# Toro 726 OE rattles - Bearing?



## torothomas (12 mo ago)

Hello all!

I just bough my first snowblower, a used Toro 726 OE, but only after a few weeks it started to rattle a lot.

Does this seem to be the bearing?
YouTube Video #1
YouTube Video #2

Any places you guys recommend buying Toro parts from in Europe?

Thanks!


----------



## UNDERTAKER (Dec 30, 2013)

*Post A Vid Of This Problem Presenting It Self Onto The Masses At Hand Here. Somebody's You Tube Vid Might Not Be The Same As Yours. ALOHA!!!!!!!!!!!!!!!!!!!







*


----------



## cpchriste (Jan 19, 2014)

Yes, that looks and sounds like the impeller bearing is out.
No, I have no euro parts sources


----------



## torothomas (12 mo ago)

Thank you cpchristie. 

The video is of my snowblower.


----------



## db130 (Feb 16, 2013)

Can you post the 5-digit model number? I'd like to see if there's supposed to be a spring near the auger belt pulley.


----------



## torothomas (12 mo ago)

db130 said:


> Can you post the 5-digit model number? I'd like to see if there's supposed to be a spring near the auger belt pulley.


Model NO: 38816


----------



## oneboltshort (Dec 16, 2019)

Did you ever have any freeze up of the impeller? Under slow motion it almost looks like the belt has a burn out section (frozen impeller and engaging the auger idler).
It looks and sounds like the impeller bearing, but could be the augers hitting the housing too? Recently had a couple Toro's on here that had similar.


----------



## torothomas (12 mo ago)

oneboltshort said:


> Did you ever have any freeze up of the impeller? Under slow motion it almost looks like the belt has a burn out section (frozen impeller and engaging the auger idler).
> It looks and sounds like the impeller bearing, but could be the augers hitting the housing too? Recently had a couple Toro's on here that had similar.

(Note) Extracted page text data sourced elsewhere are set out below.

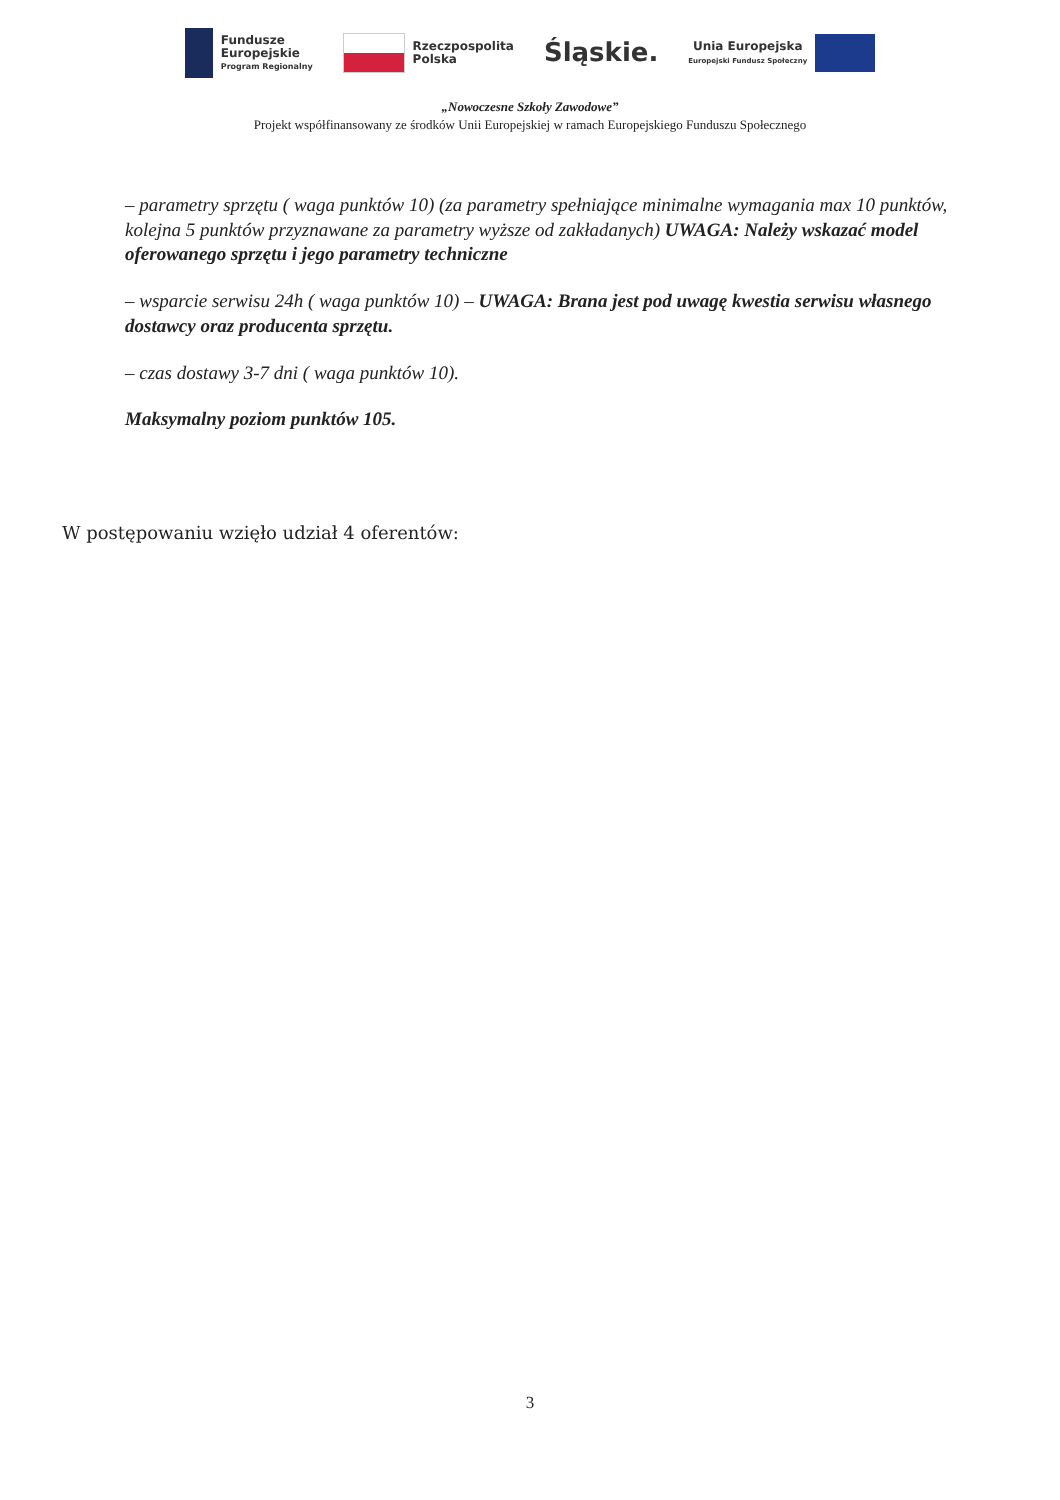Fundusze
Europejskie
Program Regionalny
Rzeczpospolita
Polska
Śląskie.
Unia Europejska
Europejski Fundusz Społeczny
„Nowoczesne Szkoły Zawodowe”
Projekt współfinansowany ze środków Unii Europejskiej w ramach Europejskiego Funduszu Społecznego
– parametry sprzętu ( waga punktów 10) (za parametry spełniające minimalne wymagania max 10 punktów, kolejna 5 punktów przyznawane za parametry wyższe od zakładanych) UWAGA: Należy wskazać model oferowanego sprzętu i jego parametry techniczne
– wsparcie serwisu 24h ( waga punktów 10) – UWAGA: Brana jest pod uwagę kwestia serwisu własnego dostawcy oraz producenta sprzętu.
– czas dostawy 3-7 dni ( waga punktów 10).
Maksymalny poziom punktów 105.
W postępowaniu wzięło udział 4 oferentów:
3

I can't say that I've ever experienced that or the augers hitting the housing. But there seems to be a lot of slack on the belt. I think I'll change both the belt and the impeller bearing. Thanks for the input!


----------



## torothomas (12 mo ago)

Any good stores that ships from USA to Europe?


----------



## McGillicuddy (Nov 1, 2021)

torothomas said:


> Any good stores that ships from USA to Europe?


I think Lawn Mower Parts | Small Engine Parts - Jacks Small Engines ships internationally.


----------